This is a document that denotes the formal start to the project and provides high-level details. This includes the business case for your project, its return on investment and how its success will be measured.

It also needs to detail its resource requirements, its budget, and timeframe with major milestones and show an assessment of risks faced. Finally it needs to define the level of authority required; the project stakeholders involved and name you as its project manager.

Stage 2 - Planning Processes
Once you have gained approval for the project the next phase of activities is in your planning. It is at this second phase that you produce the project plan that contains all the pertinent information required for a successful project.

It is essential that you do not rush these activities, because this plan forms the foundation of all subsequent plans and project documentation. You need to meticulously compile and agree a detailed scope of your project and its sub-phases. Your plan can then integrate all the project baselines (scope, schedule and costs) and management plans (communications, change and configuration plans) required for the project.
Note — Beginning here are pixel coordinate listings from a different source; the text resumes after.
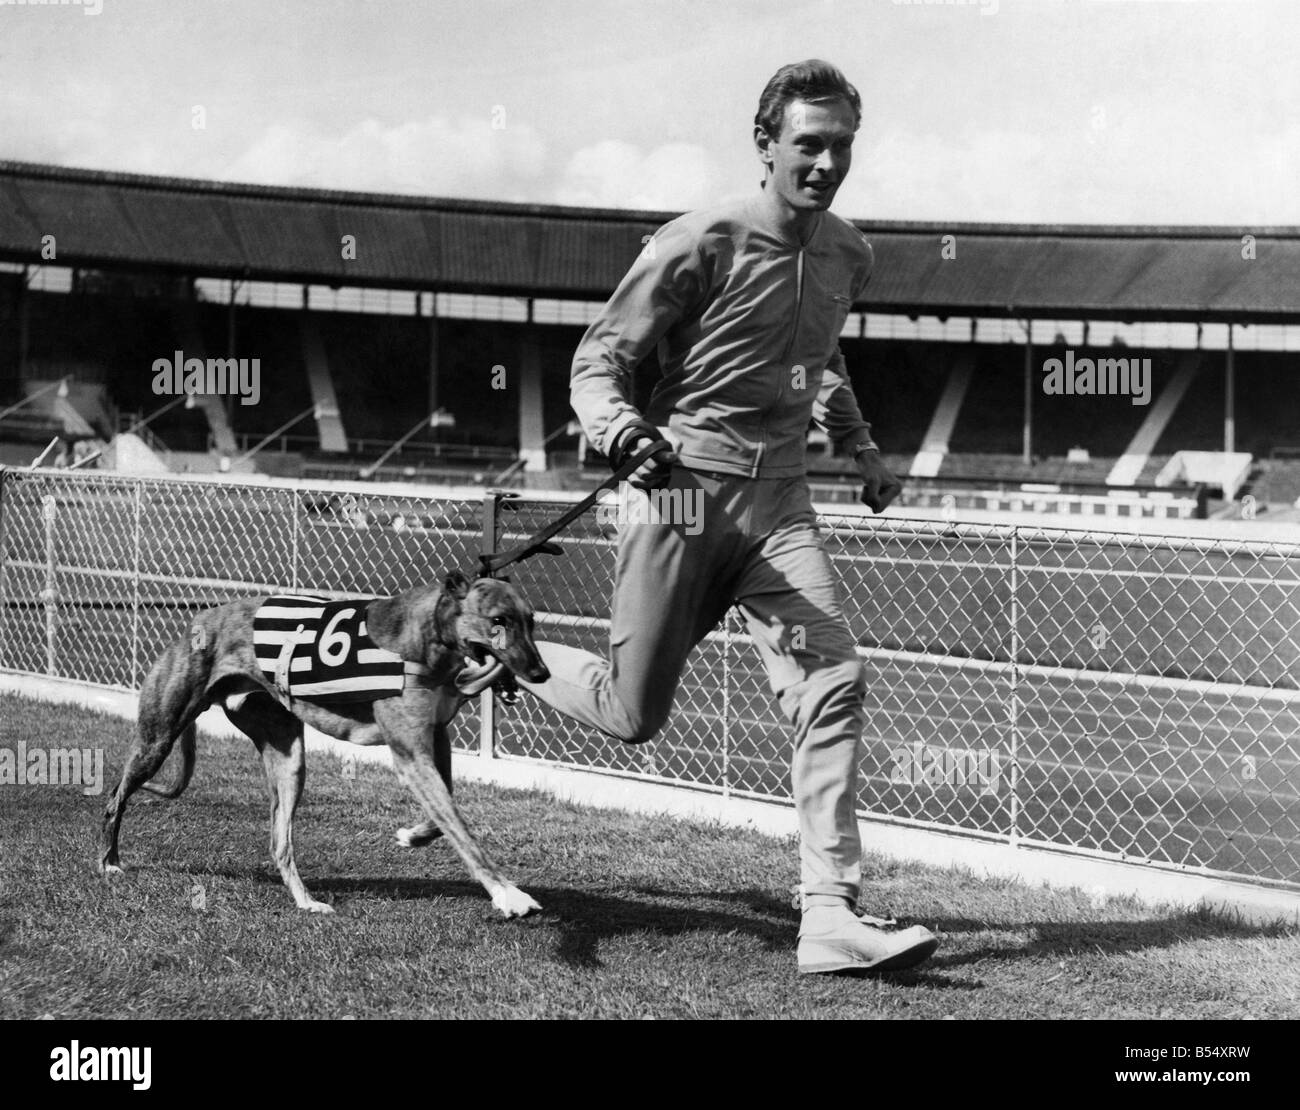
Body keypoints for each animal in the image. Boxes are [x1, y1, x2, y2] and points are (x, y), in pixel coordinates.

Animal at [100, 574, 548, 920]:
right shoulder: (411, 756)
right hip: (157, 738)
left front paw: (416, 836)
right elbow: (463, 831)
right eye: (498, 620)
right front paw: (508, 894)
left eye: (531, 621)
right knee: (115, 798)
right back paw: (109, 861)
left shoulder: (434, 739)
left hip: (288, 760)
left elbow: (447, 815)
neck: (426, 635)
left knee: (280, 844)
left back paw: (306, 902)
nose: (540, 673)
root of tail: (199, 621)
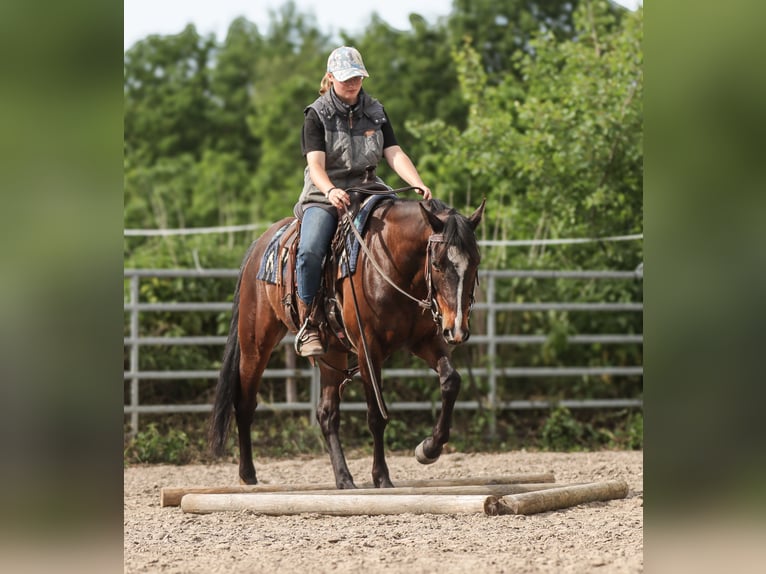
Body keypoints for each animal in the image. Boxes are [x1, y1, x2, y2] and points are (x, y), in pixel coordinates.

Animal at [208, 195, 485, 488]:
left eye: (475, 262)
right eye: (437, 264)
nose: (457, 329)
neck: (390, 263)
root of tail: (259, 245)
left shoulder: (425, 340)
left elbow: (451, 381)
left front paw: (428, 449)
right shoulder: (368, 349)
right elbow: (376, 415)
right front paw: (381, 477)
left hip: (332, 353)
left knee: (327, 414)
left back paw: (344, 478)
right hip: (255, 344)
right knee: (245, 403)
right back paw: (247, 475)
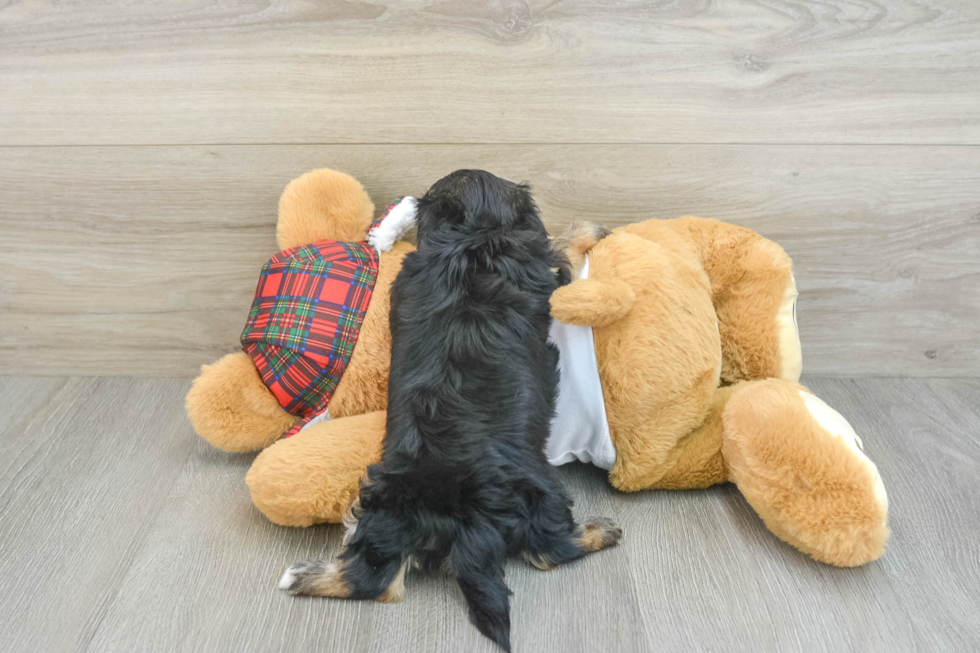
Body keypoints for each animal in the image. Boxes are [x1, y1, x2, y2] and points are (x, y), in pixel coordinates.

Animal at [280, 171, 624, 648]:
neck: (471, 236)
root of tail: (459, 522)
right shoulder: (542, 266)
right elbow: (560, 242)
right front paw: (593, 230)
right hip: (542, 492)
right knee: (548, 552)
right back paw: (602, 531)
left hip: (382, 502)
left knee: (375, 580)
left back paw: (301, 576)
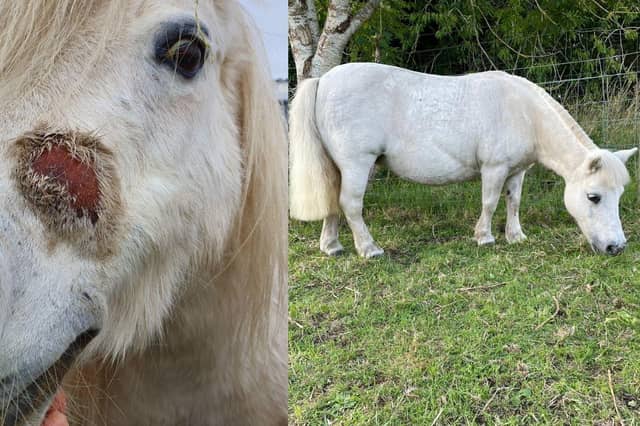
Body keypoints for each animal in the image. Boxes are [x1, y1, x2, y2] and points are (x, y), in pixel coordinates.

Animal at [289, 62, 637, 258]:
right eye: (593, 197)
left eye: (619, 196)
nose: (616, 248)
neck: (525, 112)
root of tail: (323, 81)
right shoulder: (494, 169)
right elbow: (490, 203)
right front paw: (485, 237)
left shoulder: (517, 171)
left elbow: (513, 202)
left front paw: (516, 237)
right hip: (357, 164)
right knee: (350, 204)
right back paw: (369, 249)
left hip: (337, 167)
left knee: (332, 200)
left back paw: (332, 246)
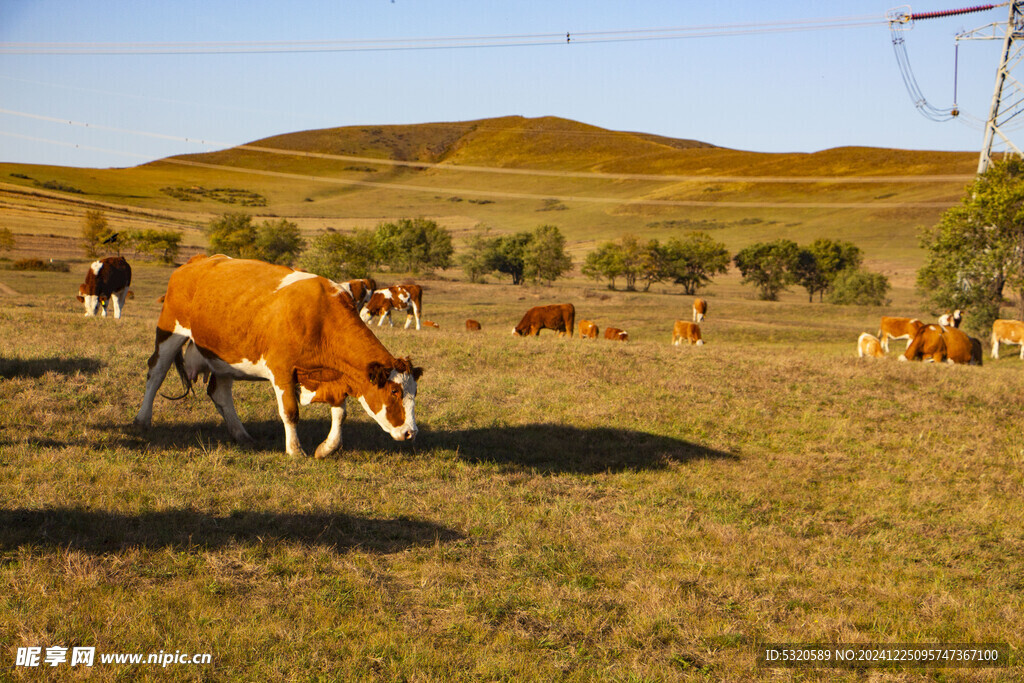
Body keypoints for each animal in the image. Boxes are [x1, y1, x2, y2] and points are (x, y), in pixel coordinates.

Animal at [134, 255, 421, 458]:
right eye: (394, 392)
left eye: (413, 393)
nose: (411, 433)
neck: (320, 316)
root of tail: (197, 261)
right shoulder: (282, 371)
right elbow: (290, 412)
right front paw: (295, 450)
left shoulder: (334, 376)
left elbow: (340, 413)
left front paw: (327, 448)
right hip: (170, 331)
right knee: (155, 373)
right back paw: (142, 419)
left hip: (225, 357)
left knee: (220, 393)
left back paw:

Your project plan is not a static document it will evolve as your project develops and therefore have several iterations throughout its life-cycle.

Stage 3 - Executing Processes
You now have your project plan and can begin its implementation, ensuring that the planned deliverables are achieved at each sub-phase, as well as for the whole project.

The processes during the executing phase provide the work performance data, such as, deliverable status, details of incurred costs & schedule progress. It ensures that project requirements and milestones are attained and all interested parties and stakeholders are kept informed of its progress.

As project manager it is vital that you manage project members, stakeholders and suppliers well and establish good communication channels.

Stage 4 - Monitoring & Controlling Processes
At this fourth phase of your project you need to be focused on tracking and reviewing your projects progress. An essential aspect of these processes is the identification, risk assessment, approval and management of any required changes.

Your role as project manager at this phase requires you to monitoring actual performance against that of the project management plan. A key aspect of this activity is to identify potential or actual risks to your project, define preventive actions and recommend resolutions to correct them

Many projects use a Change Control Board (CCB) to mange this process and ensure the appropriate stakeholders are involved and the project aims are achieved.

Stage 5 - Closing Processes
This is the final phase of your project and where your 'customer' or 'end user' formally signs off and accepts each project phase. The project is officially 'closed' when the deliverables and exit criteria have been achieved as outlined in your project plan. Closure also includes your 'customer' or 'end user' accepting the maintenance, support and use of the deliverables, as well as all project documentation.

The final action for you as project manager is to hold a post implementation review (PIR) where any lesson learnt can be discussed and documented so that future projects can benefit from this experience.